I was in the habit of commuting by train to the headquarters of the Chartered Institute of Library and Information Professionals in London. There I worked in the basement on an unending series of grant applications.
From time to time I would take a break and climb to the top floor of the building. There I would frighten myself by peering down the immense stairwell, imagining the bloody outcome should I fall and crash into the white tiles below.

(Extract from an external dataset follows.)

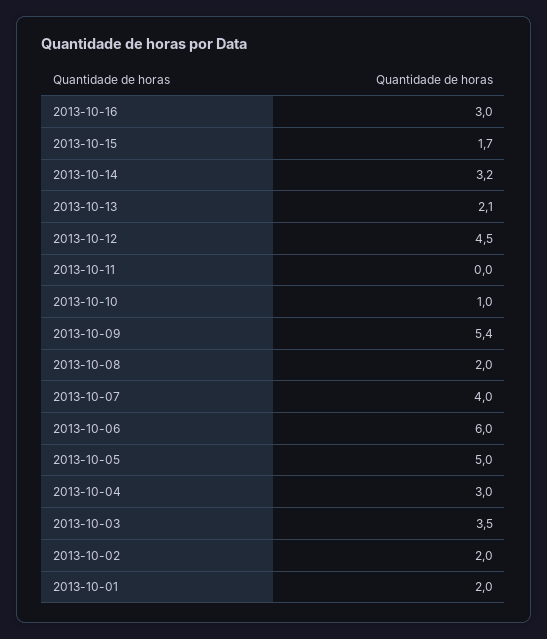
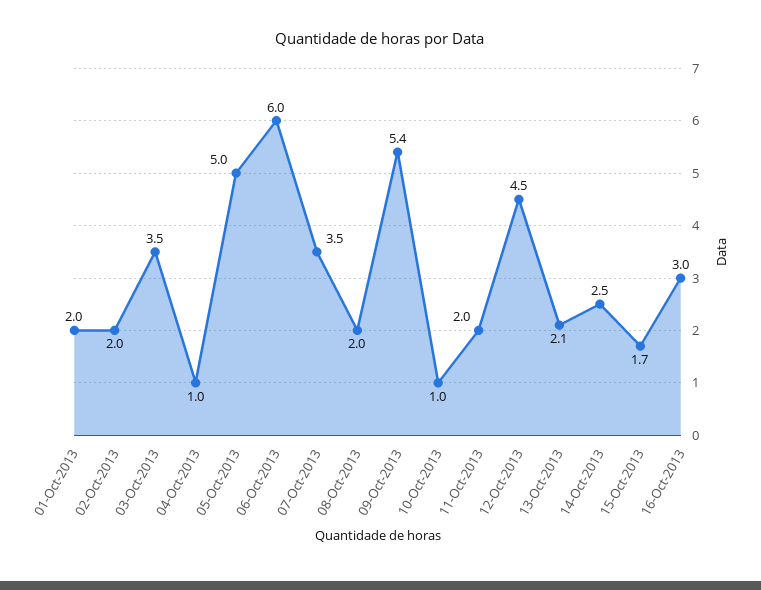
2013-10-14: 3.2 -> 2.5
2013-10-11: 0 -> 2
2013-10-07: 4 -> 3.5
2013-10-04: 3 -> 1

One day I received an email from someone who signed off with the pseudonym ‘Jo Jo’. I actually knew the identity of the person behind the message that accused me of randomly pestering others for favours, expecting them to be granted on account of my ingratiating ‘shiny, happy, person’ act. Behind the poison pen was Penelope Wrightman of Aberystwyth University. I decided to take a walk outside to reflect on these insults, and the way in which I would respond to them.
In the distance I heard the sounds of a protest. Several men broke away from the march along the main road to accost individuals in the park where I was considering my email options. The man who ran towards me wore green and orange shorts and T shirt, and was shouting slogans from the 1984/5 miners’ strike. I feared for my safety and ran away.

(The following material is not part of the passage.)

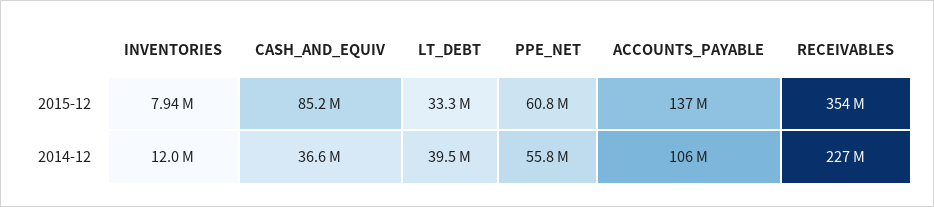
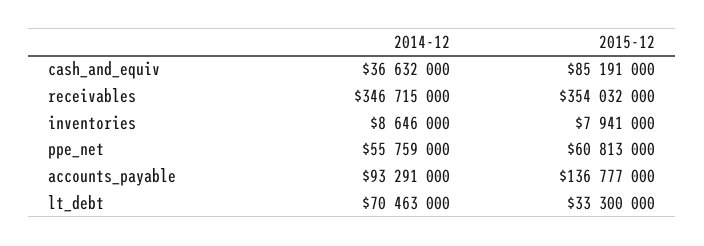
INVENTORIES, 2014-12: 12000000 -> 8646000
LT_DEBT, 2014-12: 39500000 -> 70463000
ACCOUNTS_PAYABLE, 2014-12: 106000000 -> 93291000
RECEIVABLES, 2014-12: 227000000 -> 346715000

Then a beautiful young woman approached me and asked whether I was from Ayr. I had a feeling that Jo Jo had sent her to spy on me. I responded by telling her that she was a very rude young lady who should not insult her elders with such impudent questions. When she burst into tears I apologised for my loss of temper – but it was too late.
I now realised that I had lost my grip on reality, regularly removing myself from my family each day to write pointless documents. I would phone TPR and tell him that I was coming home for good.
It took some time for me to dial the house number. First of all I tried to do so on a defunct Nokia mobile before I remembered that I owned an iPhone. Happily, within minutes of making my call TPR, my mother, and my not-so-little sister arrived in the Volvo to transport me home.